Vous avez appris la musique avant le chant ?


Carol :
Pour moi, tout est venu en même temps : les percussions, le chant la guitare, envie de danser, de voyager…


Doriane : Je me suis mise à la percu en rencontrant Carol. Je chantais déjà beaucoup, mais sans le faire sur scène. Les rares fois où je l’avais dans le métro, ça me prenait déjà tout mon courage !



D’où viennent les influences que vous avez dans la voix ?


Doriane : Je dirais qu’Ella Fitzgerald est une grosse, grosse référence pour moi, Zap Mama est venue après. J’écoutais aussi beaucoup de folk et de funk.


Carol : Je ne crois pas qu’il y ait UNE chanteuse à laquelle j’ai voulu ressembler. Nous avons toutes les deux des parents immigrants, et on a toujours été attirée par l’ailleurs et l’envie d’écrire. Aujourd’hui, je me considère moins comme une chanteuse qu’une fille qui écrit des chansons, sans modèles et avec de nombreuses influences.

Tous les instruments que vous utilisez viennent de leur pays d’origine ?


Doriane : La majorité de nos instruments a été ramenée lors de voyages en Afrique (djembe, kalimba, darbouka, tama, calebasse). Ce qui nous plait dans le son des percussions africaines c’est le côté brut et roots du son mais nous jouons aussi sur des bongos cubains.

Les percussions latines ont un son beaucoup plus « léché » qu’on ne recherche pas spécialement. Les bongos, par exemple, on leur a donné un son plus brut pour les utiliser.

Votre rencontre avec François Lalonde (arrangeur et réalisateur de The Living Road de Lhasa) a été décisive pour la conception de votre dernier album Soley ?


Carol : Oui, la rencontre avec François a été capitale. Il nous a beaucoup aidé sur le travail au niveau de l’album et nous avons développé une belle amitié avec lui. Sur notre premier album (Le Calme-son, production indépendante, 2001), le son n’était pas aussi « pensé ». Pour faire Soley, on s’est demandé avec qui on avait envie de travailler et on a tout de suite pensé à lui, car on avait bien aimé son travail avec Lhasa de Sela. On ne regrette pas, ça a été une belle expérience. Il a joué du banjo, de la batterie, du vibraphone et aussi des percussions avec n’importe quoi, une grille de four…

 



Mohammed « Momo » Coulibaly (ex-batteur d’Alpha Blondy et Tiken Jah Fakoly) vous a aussi beaucoup apportez ?

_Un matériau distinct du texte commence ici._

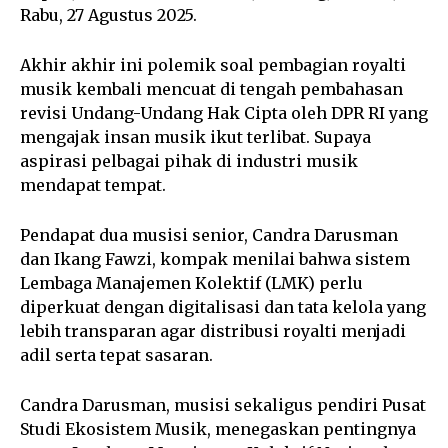
Rabu, 27 Agustus 2025.
Akhir akhir ini polemik soal pembagian royalti
musik kembali mencuat di tengah pembahasan
revisi Undang-Undang Hak Cipta oleh DPR RI yang
mengajak insan musik ikut terlibat. Supaya
aspirasi pelbagai pihak di industri musik
mendapat tempat.
Pendapat dua musisi senior, Candra Darusman
dan Ikang Fawzi, kompak menilai bahwa sistem
Lembaga Manajemen Kolektif (LMK) perlu
diperkuat dengan digitalisasi dan tata kelola yang
lebih transparan agar distribusi royalti menjadi
adil serta tepat sasaran.
Candra Darusman, musisi sekaligus pendiri Pusat
Studi Ekosistem Musik, menegaskan pentingnya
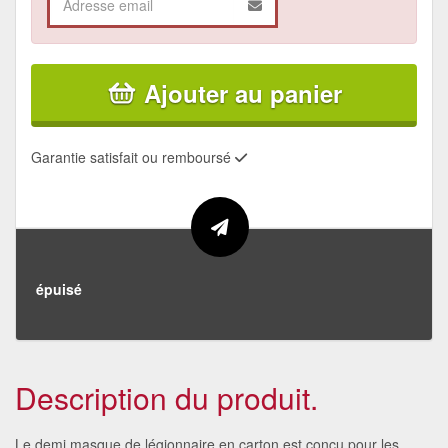
Ajouter au panier
Garantie satisfait ou remboursé
épuisé
Description du produit.
Le demi masque de légionnaire en carton est conçu pour les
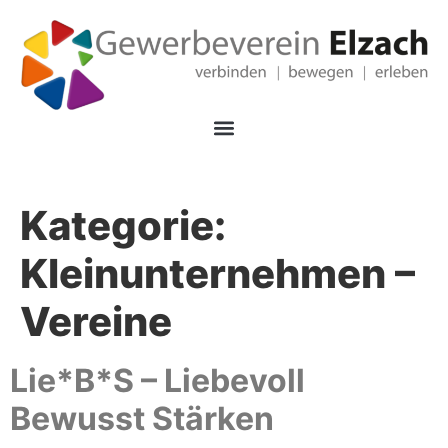
Kategorie:
Kleinunternehmen –
Vereine
Lie*B*S – Liebevoll
Bewusst Stärken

Carol : Lui, c’est notre batteur depuis trois et demi, et c’est surtout notre sauveur ! Il y a eu des chansons qui ne sonnaient pas, même après les avoir retournées dans tous les sens. Là, on dit : « Vas-y, Momo ! » et il rattrape de tout, en apportant ses mélodies et ses rythmes. Il construit une chanson à partir de rien. Je me rappelle, pour « Nakilé », ça a pris vingt minutes, il a écrit des paroles en Sénoufo, il a dit à chacun de nous ce qu’on devait faire et ça a sonnaié tout de suite. C’est une chanson très belle, qui fait des personnifications typiquement africaines de l’Amour avec différents objets.

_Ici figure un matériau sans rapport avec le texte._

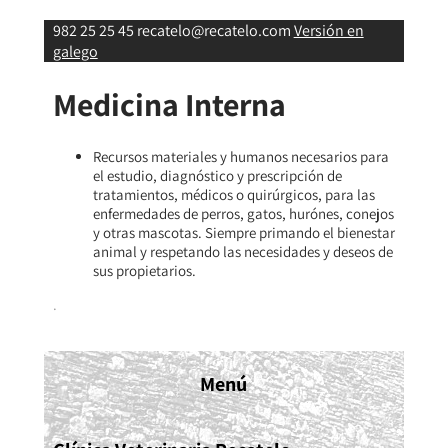
982 25 25 45
recatelo@recatelo.com
Versión en
galego
Medicina Interna
Recursos materiales y humanos necesarios para
el estudio, diagnóstico y prescripción de
tratamientos, médicos o quirúrgicos, para las
enfermedades de perros, gatos, hurónes, conejos
y otras mascotas. Siempre primando el bienestar
animal y respetando las necesidades y deseos de
sus propietarios.
.
Menú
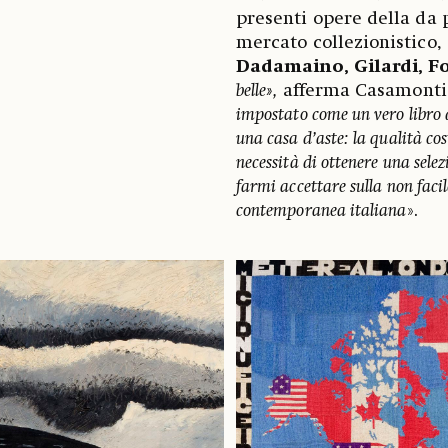
presenti opere della da 
mercato collezionistico,
Dadamaino, Gilardi, F
belle»,
afferma Casamonti,
impostato come un vero libro d
una casa d’aste: la qualità co
necessità di ottenere una selez
farmi accettare sulla non faci
contemporanea italiana
».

En écoutant votre album, on remarque un contraste étonnant entre le côté brut et viril de la percussion et la sensualité de vos voix. Est-ce travaillé ?


Carol : L’album essaie de rassembler les démarches musicales assez différentes de chacun. C’est un point de rencontre entre nous tous. Ce qui fait que certaines chansons ont des arrangements de cordes ou de cuivres très travaillés. La beauté du disque est de donner aux morceaux un son avec plus de profondeur. François Lalonde avait beaucopu d’idées dans ce sens-là.


Doriane :
L’enregistrement de l’album a été comme une bulle. Pour la scène, c’est beaucoup plus percussif, plus rentre-dedans. Le côté mélodique est encore là, mais on privilégie davantage le groove.

 


Lors du concert, cela se confirmera rapidement. Au bout de deux chansons, le public est conquis, certains reprennent les paroles en chœur et tout le monde danse. Les deux Québécoises ont des chorégraphies synchronisées sur leur jeu de djembé.